Here in the first reading we have a glimpse of this revelation. It speaks of the Wisdom of God, who was with God before time—for all eternity. Today, we understand this to be the Holy Spirit. As we acknowledge Jesus as the only begotten Son of the Father, as the first born of all creation, so we acknowledge that the Holy Spirit proceeds from the Father and the Son. Paul also says that we cannot know the mind of God except through the Spirit of God.

Reading 2: Here we have Paul’s attempt to teach about the Trinity to the early Christian believers in Rome. Nowhere in the New Testament is the word Trinity used in reference to God. The term comes later in the Church’s understanding of God. But the reality of the Trinity is present.

Paul says we are at peace with God through Our Lord Jesus Christ. We are at peace with the Father through the death and resurrection of the Son, who is Lord. Then he says the love of God has been poured into our hearts through the Holy Spirit, who has been given to us. The love of God is another way of saying the Spirit of love.

When we try to explain the Trinity in human terms, we say that the Father perfectly loves the Son and the Son perfectly returns love to the Father and this love is the person of the Holy Spirit. When God loves us, he pours out his Spirit upon us, so that we can in turn love God, not just with our human love, but with his own divine love. It is this love of God for us in the gift of the Holy Spirit, which enables us to turn our afflictions into the strength of endurance. This places our hope in God throughout the afflictions.

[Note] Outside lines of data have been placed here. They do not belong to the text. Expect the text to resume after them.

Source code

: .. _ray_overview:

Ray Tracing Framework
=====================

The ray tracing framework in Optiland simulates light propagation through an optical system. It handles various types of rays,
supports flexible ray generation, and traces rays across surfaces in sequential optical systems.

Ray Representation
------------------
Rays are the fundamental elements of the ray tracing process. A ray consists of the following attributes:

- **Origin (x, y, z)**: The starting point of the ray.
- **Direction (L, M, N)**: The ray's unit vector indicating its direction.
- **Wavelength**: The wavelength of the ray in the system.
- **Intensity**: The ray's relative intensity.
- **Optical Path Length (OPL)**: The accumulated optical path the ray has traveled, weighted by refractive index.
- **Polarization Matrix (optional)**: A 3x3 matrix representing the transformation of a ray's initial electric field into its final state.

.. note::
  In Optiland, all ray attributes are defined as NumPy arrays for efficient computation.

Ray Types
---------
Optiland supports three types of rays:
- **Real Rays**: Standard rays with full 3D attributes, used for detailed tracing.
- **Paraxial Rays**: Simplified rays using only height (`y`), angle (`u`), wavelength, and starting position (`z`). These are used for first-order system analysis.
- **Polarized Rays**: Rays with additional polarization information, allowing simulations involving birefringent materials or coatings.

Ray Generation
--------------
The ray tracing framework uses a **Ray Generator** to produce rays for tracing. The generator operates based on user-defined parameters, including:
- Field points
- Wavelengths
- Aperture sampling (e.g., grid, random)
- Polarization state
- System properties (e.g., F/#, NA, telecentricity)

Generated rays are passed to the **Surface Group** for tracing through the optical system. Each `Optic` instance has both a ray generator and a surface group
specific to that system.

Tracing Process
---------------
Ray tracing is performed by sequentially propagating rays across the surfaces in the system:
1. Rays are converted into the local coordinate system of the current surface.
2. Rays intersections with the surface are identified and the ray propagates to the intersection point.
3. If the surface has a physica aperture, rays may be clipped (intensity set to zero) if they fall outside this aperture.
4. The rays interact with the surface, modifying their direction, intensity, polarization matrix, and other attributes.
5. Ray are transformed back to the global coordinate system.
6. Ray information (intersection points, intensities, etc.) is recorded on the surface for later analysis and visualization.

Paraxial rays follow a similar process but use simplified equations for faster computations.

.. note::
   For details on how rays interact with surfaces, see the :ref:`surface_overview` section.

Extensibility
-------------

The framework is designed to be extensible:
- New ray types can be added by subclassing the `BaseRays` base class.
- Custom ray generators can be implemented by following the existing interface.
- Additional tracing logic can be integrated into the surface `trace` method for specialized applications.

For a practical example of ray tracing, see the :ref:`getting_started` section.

Gospel: We have seen the Holy Spirit called the Wisdom of God and Spirit of Love. Now, Jesus identifies the Holy Spirit as the Spirit of truth, who will guide us to all truth. What truth? God’s plan for us. The truth that will set us free, namely, only in God does my life have meaning and purpose. The truth that we are sons or daughters of God. The truth that I am on a pilgrimage. My true home is with God. Again Jesus speaks of himself, the Father and Spirit.

What does all this mean to us? How blessed are we to have been given the revelation of the Trinity! How blessed are we to have been created in God’s own image and likeness! How blessed to have been reconciled and justified by the death and resurrection of Jesus! How blessed to have been anointed by the Holy Spirit, who guides us to all truth and who is the love of God in our hearts!

We have been given the gift of understanding to comprehend the truth in light of God’s plan for us. We have received the gift of right judgment to make the decisions that will enable us to live in the will of God for us. The gifts of God through the Holy Spirit are present within us. We need to invoke the Holy Spirit to enable us to come into that fuller, intimate relationship with the persons of the Triune God, so that our delight is in the Lord, our peace is steady and our love is reflective of God’s love for us.